Welcome to the monastery.

Providing a little more context to your question would have been preferable. I'm assuming the first three fields are: month day hours:minutes:seconds. I'll leave you to extrapolate from there.

Perl has different operators for string and numerical comparisons. '==' is the numerical equality operator; 'eq' is for strings. See perlop for all the different operators; perlop - Equality Operators specifically discusses '==' and 'eq'.

How you go about breaking up your line for comparison will depend on how much detail you want (e.g. do you want to look at 'yy:yy:yy' as a whole or are you interested in the subfields). I see two main options you might pursue: using the split function or using a regular expression.

§ **Tasks to complete**:
**1.** Please render the rows below as a JSON list of strings, one string per line with blank lines omitted. Begin at the first line of the rows and stop after the line that contains "order: Coleoptera".
**2.** Write the next part of the reply on comparing fields in Perl, picking up after its final sentence.

§ **The input**:
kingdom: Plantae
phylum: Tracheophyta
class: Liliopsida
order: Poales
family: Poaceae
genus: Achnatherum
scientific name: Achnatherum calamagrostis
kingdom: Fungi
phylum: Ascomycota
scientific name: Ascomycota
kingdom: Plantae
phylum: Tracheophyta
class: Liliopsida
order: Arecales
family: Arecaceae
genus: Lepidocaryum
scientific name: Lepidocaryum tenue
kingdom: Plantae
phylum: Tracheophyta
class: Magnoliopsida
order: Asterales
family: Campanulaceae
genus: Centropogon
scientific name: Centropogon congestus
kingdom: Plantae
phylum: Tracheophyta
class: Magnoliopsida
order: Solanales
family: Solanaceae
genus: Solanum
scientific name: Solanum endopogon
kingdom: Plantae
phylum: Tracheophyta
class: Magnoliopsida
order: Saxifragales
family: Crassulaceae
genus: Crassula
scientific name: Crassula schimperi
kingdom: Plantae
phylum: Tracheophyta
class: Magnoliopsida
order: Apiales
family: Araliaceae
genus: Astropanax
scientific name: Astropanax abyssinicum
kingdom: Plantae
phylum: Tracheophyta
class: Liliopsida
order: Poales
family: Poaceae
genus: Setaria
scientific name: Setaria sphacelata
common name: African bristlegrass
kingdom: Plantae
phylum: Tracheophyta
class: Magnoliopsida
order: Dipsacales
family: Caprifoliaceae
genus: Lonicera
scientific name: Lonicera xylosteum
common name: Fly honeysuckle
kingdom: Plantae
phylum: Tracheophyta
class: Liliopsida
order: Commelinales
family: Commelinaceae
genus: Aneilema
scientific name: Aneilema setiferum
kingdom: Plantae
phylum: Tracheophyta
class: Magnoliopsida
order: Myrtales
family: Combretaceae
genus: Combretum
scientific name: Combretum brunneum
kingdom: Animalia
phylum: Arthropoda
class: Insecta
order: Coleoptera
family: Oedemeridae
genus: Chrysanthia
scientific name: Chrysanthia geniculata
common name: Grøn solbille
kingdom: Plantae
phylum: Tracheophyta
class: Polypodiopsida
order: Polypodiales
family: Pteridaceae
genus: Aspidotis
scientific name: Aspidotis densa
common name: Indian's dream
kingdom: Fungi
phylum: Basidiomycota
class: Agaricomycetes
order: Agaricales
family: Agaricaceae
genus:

§ **Answers to the tasks**:
**1.**
[
  "kingdom: Plantae",
  "phylum: Tracheophyta",
  "class: Liliopsida",
  "order: Poales",
  "family: Poaceae",
  "genus: Achnatherum",
  "scientific name: Achnatherum calamagrostis",
  "kingdom: Fungi",
  "phylum: Ascomycota",
  "scientific name: Ascomycota",
  "kingdom: Plantae",
  "phylum: Tracheophyta",
  "class: Liliopsida",
  "order: Arecales",
  "family: Arecaceae",
  "genus: Lepidocaryum",
  "scientific name: Lepidocaryum tenue",
  "kingdom: Plantae",
  "phylum: Tracheophyta",
  "class: Magnoliopsida",
  "order: Asterales",
  "family: Campanulaceae",
  "genus: Centropogon",
  "scientific name: Centropogon congestus",
  "kingdom: Plantae",
  "phylum: Tracheophyta",
  "class: Magnoliopsida",
  "order: Solanales",
  "family: Solanaceae",
  "genus: Solanum",
  "scientific name: Solanum endopogon",
  "kingdom: Plantae",
  "phylum: Tracheophyta",
  "class: Magnoliopsida",
  "order: Saxifragales",
  "family: Crassulaceae",
  "genus: Crassula",
  "scientific name: Crassula schimperi",
  "kingdom: Plantae",
  "phylum: Tracheophyta",
  "class: Magnoliopsida",
  "order: Apiales",
  "family: Araliaceae",
  "genus: Astropanax",
  "scientific name: Astropanax abyssinicum",
  "kingdom: Plantae",
  "phylum: Tracheophyta",
  "class: Liliopsida",
  "order: Poales",
  "family: Poaceae",
  "genus: Setaria",
  "scientific name: Setaria sphacelata",
  "common name: African bristlegrass",
  "kingdom: Plantae",
  "phylum: Tracheophyta",
  "class: Magnoliopsida",
  "order: Dipsacales",
  "family: Caprifoliaceae",
  "genus: Lonicera",
  "scientific name: Lonicera xylosteum",
  "common name: Fly honeysuckle",
  "kingdom: Plantae",
  "phylum: Tracheophyta",
  "class: Liliopsida",
  "order: Commelinales",
  "family: Commelinaceae",
  "genus: Aneilema",
  "scientific name: Aneilema setiferum",
  "kingdom: Plantae",
  "phylum: Tracheophyta",
  "class: Magnoliopsida",
  "order: Myrtales",
  "family: Combretaceae",
  "genus: Combretum",
  "scientific name: Combretum brunneum",
  "kingdom: Animalia",
  "phylum: Arthropoda",
  "class: Insecta",
  "order: Coleoptera"
]

**2.**
Using split can be as simple as:

$ perl -Mstrict -Mwarnings -E ' my $line = q{xxx yy yy:yy:yy xxx/xxxxx xxx xxxx xxx xxx}; my @fields = split / / => $line; say $fields[2]; ' yy:yy:yy

The problem with this level of simplicity is when further down your code you hit $fields[7] and have to backtrack to determine which field index 7 refers to. Ways around this include giving symbolic names to the indices or capturing each field into a meaningfully named variable:

$ perl -Mstrict -Mwarnings -E ' use constant { MONTH => 0, DAY => 1, TIME => 2, }; my $line = q{xxx yy yy:yy:yy xxx/xxxxx xxx xxxx xxx xxx}; my @fields = split / / => $line; say $fields[TIME]; ' yy:yy:yy
$ perl -Mstrict -Mwarnings -E ' my $line = q{xxx yy yy:yy:yy xxx/xxxxx xxx xxxx xxx xxx}; my ($month, $day, $time, $rest) = split / / => $line; say $time; ' yy:yy:yy

If you want to get at the subfields, then a regular expression solution might be better:

$ perl -Mstrict -Mwarnings -E ' my $line = q{xxx 1 12:34:56 xxx/xxxxx xxx xxxx xxx xxx}; my $line_re = qr{^(\w+) (\d+) (\d+):(\d+):(\d+) (.*)}; my ($month, $day, $hour, $min, $sec, $rest) = $line =~ m{$line_re}; say $hour; ' 12

All of those parts in parentheses are called Capture Groups. The link I've provided discusses these (as well as Named Capture Groups which I'll leave you to research if you're interested).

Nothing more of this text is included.